* Requirement
Read through the records. Copy each line that has the word "catalog".
= = = =
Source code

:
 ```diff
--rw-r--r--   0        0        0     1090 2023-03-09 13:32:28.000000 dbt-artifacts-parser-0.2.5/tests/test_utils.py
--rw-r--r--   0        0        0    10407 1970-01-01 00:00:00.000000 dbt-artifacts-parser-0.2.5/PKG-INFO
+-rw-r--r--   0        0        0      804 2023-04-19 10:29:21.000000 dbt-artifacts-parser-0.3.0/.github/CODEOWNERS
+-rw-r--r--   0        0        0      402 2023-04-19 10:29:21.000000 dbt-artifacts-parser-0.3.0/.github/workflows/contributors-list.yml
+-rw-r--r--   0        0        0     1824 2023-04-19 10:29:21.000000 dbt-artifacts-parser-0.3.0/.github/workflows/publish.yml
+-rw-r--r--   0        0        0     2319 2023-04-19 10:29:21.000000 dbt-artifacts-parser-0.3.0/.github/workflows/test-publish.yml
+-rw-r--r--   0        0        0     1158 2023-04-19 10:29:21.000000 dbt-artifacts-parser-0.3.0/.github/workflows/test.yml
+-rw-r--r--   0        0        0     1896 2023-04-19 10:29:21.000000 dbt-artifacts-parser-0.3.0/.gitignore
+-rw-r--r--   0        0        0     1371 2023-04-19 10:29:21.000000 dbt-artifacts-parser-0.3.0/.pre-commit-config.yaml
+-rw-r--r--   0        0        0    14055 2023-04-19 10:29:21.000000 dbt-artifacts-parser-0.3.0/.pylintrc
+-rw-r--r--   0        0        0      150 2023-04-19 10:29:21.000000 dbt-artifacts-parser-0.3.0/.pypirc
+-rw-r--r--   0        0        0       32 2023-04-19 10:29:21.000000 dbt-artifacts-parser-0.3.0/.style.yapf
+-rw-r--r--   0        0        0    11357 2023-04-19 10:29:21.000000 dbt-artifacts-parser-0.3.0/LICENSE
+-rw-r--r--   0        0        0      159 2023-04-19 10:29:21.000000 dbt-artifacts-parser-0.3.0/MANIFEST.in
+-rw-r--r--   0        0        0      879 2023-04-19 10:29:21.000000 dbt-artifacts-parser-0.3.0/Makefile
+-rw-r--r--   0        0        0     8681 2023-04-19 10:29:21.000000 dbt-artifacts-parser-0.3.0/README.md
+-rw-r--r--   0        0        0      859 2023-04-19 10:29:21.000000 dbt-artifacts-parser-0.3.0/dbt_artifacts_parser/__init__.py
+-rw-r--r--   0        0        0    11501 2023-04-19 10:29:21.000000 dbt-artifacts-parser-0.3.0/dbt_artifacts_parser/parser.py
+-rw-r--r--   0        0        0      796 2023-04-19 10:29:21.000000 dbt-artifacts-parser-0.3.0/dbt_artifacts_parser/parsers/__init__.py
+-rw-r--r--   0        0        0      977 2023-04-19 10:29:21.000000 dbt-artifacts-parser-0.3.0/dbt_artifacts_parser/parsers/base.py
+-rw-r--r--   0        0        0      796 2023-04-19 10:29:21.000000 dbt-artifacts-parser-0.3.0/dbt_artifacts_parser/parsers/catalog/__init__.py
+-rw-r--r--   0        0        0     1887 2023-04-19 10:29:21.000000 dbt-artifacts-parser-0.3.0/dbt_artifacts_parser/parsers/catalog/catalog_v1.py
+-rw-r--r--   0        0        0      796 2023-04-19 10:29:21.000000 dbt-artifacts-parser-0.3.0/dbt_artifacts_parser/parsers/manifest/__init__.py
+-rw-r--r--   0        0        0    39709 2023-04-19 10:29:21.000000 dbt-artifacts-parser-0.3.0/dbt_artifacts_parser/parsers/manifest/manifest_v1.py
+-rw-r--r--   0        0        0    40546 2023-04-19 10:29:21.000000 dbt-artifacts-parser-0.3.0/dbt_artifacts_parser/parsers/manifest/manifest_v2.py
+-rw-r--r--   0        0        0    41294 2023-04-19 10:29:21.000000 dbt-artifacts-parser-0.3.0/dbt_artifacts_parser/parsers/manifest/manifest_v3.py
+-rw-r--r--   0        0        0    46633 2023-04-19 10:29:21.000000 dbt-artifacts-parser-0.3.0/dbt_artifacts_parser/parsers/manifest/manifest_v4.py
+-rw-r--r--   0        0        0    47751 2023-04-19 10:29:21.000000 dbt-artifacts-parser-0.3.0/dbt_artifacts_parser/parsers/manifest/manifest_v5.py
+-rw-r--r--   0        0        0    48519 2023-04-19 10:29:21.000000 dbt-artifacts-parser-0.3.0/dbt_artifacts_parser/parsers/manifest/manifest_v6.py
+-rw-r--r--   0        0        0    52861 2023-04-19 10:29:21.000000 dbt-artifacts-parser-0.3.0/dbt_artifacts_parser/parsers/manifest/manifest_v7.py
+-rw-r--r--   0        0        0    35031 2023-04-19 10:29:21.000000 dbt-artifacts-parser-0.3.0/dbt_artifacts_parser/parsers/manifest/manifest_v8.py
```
= = = =
* Exercise output
+-rw-r--r--   0        0        0      796 2023-04-19 10:29:21.000000 dbt-artifacts-parser-0.3.0/dbt_artifacts_parser/parsers/catalog/__init__.py
+-rw-r--r--   0        0        0     1887 2023-04-19 10:29:21.000000 dbt-artifacts-parser-0.3.0/dbt_artifacts_parser/parsers/catalog/catalog_v1.py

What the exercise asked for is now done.